Wordcorr Spells Success in Any Language
One of the most unique projects completed by DataHouse is the Wordcorr project. Wordcorr started out when linguist Dr. Joe Grimes and DataHouse applied for and received a grant from the National Science Foundation (NSF) to develop a way to compare families of languages using the power of computers.
The field of comparative linguistics depends on a lot of hard work tabulating correspondences between sounds and meanings. In the past, a researcher immersed in the study of one language would come across a word that sounded like it came from another language. There would then be an arduous process of tracking and comparing sounds and words, attempting to demonstrate the probability that two languages were related, and tracing the evolution and origin of the language.
With linguist-machine collaboration, Dr. Grimes wanted to develop a tool that could automate the tracking of sounds and probable meanings, letting the linguists add their creativity while using the computer to do the heavy computation of comparing words and sounds. He selected DataHouse to help develop that tool.
Wordcorr is open source. That means that, just like the open source Linux operating system, Wordcorr is available for download worldwide from SourceFORGE, the open source portal, or at the Wordcorr Web site. Wordcorr has been downloaded by teachers, students, and linguists doing field work across the globe, including Southeast Asia, China, India, Africa and South America.

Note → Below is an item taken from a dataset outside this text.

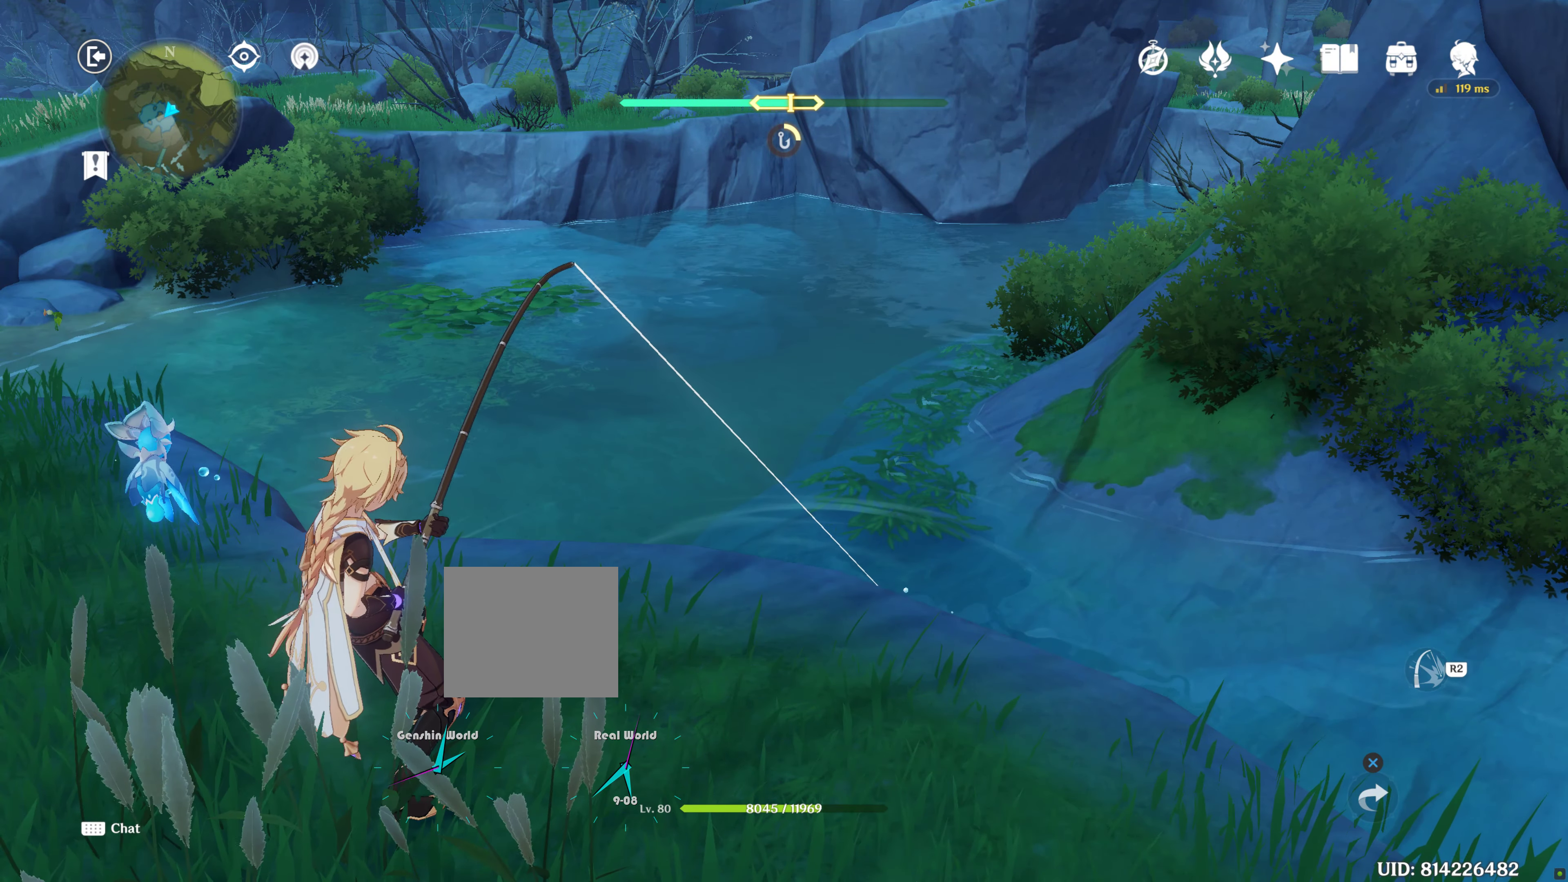
{"buttons": [], "left_stick": "center", "right_stick": "center", "events": [[34, "R2", "down"], [200, "R2", "up"]]}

Figure 1 - Wordcorr's home on the open source marketplace
The Development Process
The Wordcorr application was developed in Java. Java was selected because the Wordcorr application had to be used by linguists in the field, and they needed a portable language, one that could be used on any platform. The development team included DataHouse developers, Dr. Grimes and two University of Hawaii linguistics students. The collaborative programming effort spanned two years.
For DataHouse, one of the most challenging aspects of the job involved getting an education in linguistics. The vocabulary used by professional linguists to describe languages is unique, and transcribing words involves use of the International Phonetic Alphabet to represent sounds that cannot be described using the regular Roman alphabet. The sounds in languages have to be transcribed in a consistent manner to facilitate comparison.

Figure 2 - Wordcorr interface shows words used to describe "octopus" in various Polynesian languages
The complex user interface gives professional linguists the ability to define their own collections, create their own character combinations representing unique sounds, annotate their own work, and tabulate commonalities among languages that may be related. They can also download and work with collections made available by other linguists, providing archival information to the Open Language Archives Community.
Using Wordcorr
Wordcorr can be used in the classroom to teach students how to compare languages, and it can be downloaded by those who are just curious about languages, but it is primarily used by field linguists who work with natural languages, recording and transcribing them for posterity. Linguists transcribe and annotate individual words in a variety of possibly related languages. This information is then downloaded to Wordcorr, where it can be easily compared to other languages that might be related.
One such comparison that can be downloaded for study involves Polynesian languages. A quick look demonstrates, for example, that the word for "sea" is closely related in several languages - "tai" in Maori, Samoan, and Rarotongan, "tahi" in Tongan, and "kai" in Hawaiian.
|